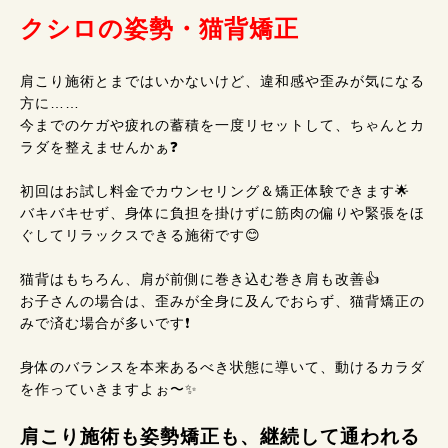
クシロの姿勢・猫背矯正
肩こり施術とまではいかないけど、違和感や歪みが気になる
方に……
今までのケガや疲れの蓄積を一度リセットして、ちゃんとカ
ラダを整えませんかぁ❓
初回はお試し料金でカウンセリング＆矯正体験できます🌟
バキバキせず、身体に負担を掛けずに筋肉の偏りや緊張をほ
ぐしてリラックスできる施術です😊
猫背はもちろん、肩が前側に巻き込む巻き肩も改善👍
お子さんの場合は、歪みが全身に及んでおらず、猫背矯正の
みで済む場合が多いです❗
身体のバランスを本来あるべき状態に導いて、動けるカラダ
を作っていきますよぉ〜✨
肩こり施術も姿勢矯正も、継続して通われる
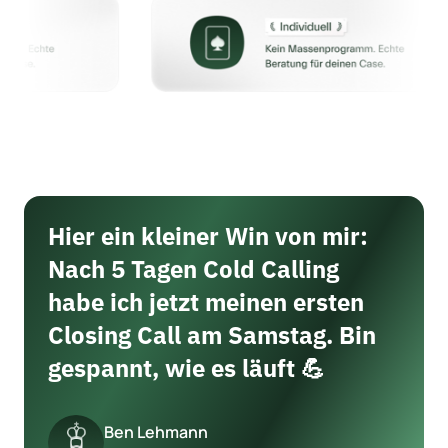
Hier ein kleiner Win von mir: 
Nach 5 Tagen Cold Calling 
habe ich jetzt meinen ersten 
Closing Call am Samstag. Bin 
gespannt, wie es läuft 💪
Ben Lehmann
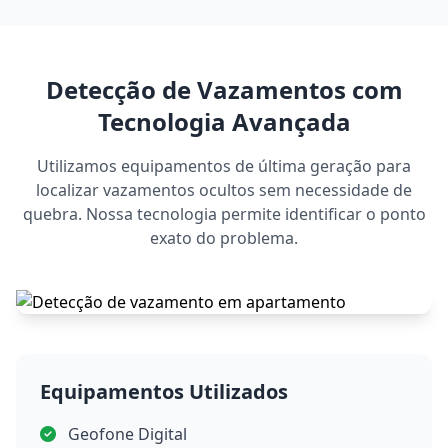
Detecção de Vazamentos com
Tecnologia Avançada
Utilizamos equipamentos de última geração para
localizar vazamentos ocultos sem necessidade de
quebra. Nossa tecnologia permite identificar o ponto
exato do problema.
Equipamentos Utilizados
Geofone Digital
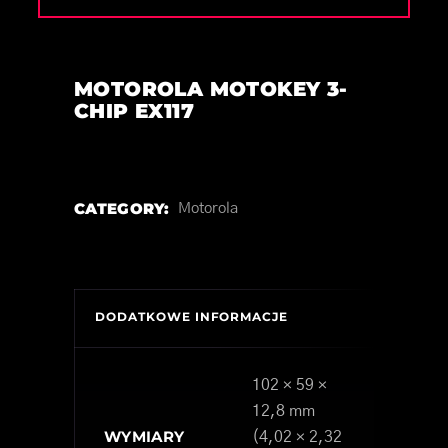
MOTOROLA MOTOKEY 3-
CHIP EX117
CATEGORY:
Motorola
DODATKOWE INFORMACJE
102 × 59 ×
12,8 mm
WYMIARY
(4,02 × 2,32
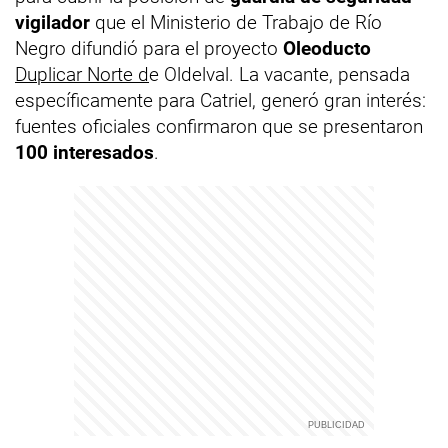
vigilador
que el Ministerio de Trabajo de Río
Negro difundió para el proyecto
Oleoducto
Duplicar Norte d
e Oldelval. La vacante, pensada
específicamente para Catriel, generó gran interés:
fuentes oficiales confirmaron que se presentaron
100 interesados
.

========================

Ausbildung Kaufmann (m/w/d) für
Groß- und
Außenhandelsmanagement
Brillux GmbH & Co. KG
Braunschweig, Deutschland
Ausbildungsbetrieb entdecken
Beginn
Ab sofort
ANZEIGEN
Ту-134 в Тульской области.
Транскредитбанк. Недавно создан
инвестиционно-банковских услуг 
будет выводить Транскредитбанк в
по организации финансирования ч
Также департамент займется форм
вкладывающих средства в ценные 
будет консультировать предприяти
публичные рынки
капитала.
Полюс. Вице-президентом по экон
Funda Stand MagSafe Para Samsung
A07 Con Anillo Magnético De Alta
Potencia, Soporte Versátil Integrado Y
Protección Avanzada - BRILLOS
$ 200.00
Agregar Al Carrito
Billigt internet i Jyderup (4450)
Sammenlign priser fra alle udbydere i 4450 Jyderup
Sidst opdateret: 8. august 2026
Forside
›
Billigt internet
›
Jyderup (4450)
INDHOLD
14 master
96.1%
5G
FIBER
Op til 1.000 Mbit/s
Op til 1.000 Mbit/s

========================

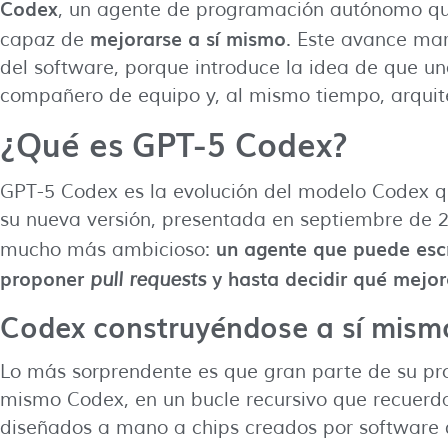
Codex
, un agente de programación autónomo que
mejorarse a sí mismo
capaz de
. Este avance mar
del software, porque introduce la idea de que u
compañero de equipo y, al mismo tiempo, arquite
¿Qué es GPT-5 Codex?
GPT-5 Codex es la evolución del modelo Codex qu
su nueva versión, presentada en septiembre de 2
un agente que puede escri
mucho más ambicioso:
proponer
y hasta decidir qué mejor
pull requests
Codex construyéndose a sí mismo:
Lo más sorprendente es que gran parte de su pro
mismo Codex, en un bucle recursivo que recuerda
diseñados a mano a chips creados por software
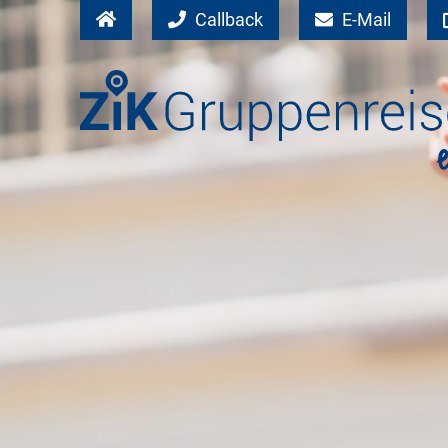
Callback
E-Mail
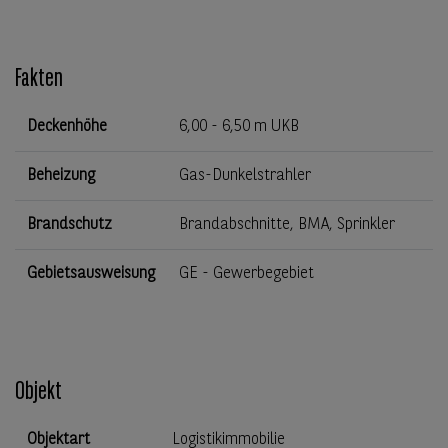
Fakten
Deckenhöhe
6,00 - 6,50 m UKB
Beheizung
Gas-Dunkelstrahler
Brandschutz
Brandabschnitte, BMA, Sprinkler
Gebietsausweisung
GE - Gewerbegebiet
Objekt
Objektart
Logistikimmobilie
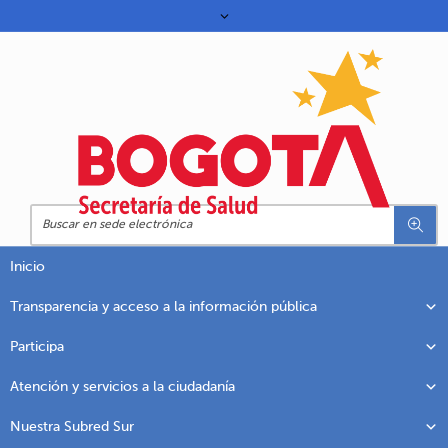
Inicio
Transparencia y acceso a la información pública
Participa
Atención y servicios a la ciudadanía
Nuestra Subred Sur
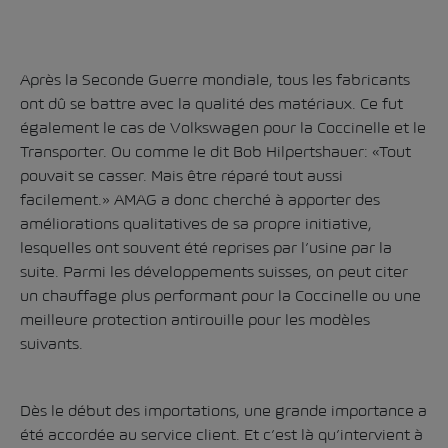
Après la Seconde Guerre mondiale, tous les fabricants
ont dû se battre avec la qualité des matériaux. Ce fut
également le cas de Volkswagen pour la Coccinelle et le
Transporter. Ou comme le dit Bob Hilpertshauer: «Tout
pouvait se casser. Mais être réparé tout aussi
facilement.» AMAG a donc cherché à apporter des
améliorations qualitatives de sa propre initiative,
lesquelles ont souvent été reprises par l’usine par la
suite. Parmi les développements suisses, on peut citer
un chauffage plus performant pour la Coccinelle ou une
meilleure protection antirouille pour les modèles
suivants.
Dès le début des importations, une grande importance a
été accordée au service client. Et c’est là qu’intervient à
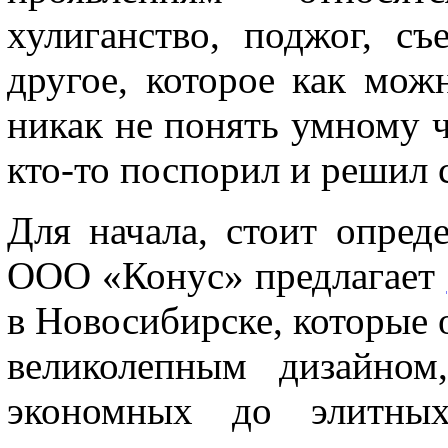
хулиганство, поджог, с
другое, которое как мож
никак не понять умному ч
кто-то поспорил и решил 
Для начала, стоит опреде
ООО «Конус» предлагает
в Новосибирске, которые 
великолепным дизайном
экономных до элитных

========================

INSTRUCTIONS FOR THE TASK
Every line from the one with "GE - Gewerbegebiet" through the one with "экономных до элитных" is to be reproduced exactly as written above, and the pictures are to be dropped.

RESULT BELOW
GE - Gewerbegebiet
Objekt
Objektart
Logistikimmobilie
Inicio
Transparencia y acceso a la información pública
Participa
Atención y servicios a la ciudadanía
Nuestra Subred Sur
Après la Seconde Guerre mondiale, tous les fabricants
ont dû se battre avec la qualité des matériaux. Ce fut
également le cas de Volkswagen pour la Coccinelle et le
Transporter. Ou comme le dit Bob Hilpertshauer: «Tout
pouvait se casser. Mais être réparé tout aussi
facilement.» AMAG a donc cherché à apporter des
améliorations qualitatives de sa propre initiative,
lesquelles ont souvent été reprises par l’usine par la
suite. Parmi les développements suisses, on peut citer
un chauffage plus performant pour la Coccinelle ou une
meilleure protection antirouille pour les modèles
suivants.
Dès le début des importations, une grande importance a
été accordée au service client. Et c’est là qu’intervient à
хулиганство, поджог, с
другое, которое как мож
никак не понять умному ч
кто-то поспорил и решил 
Для начала, стоит опреде
ООО «Конус» предлагает
в Новосибирске, которые 
великолепным дизайном
экономных до элитных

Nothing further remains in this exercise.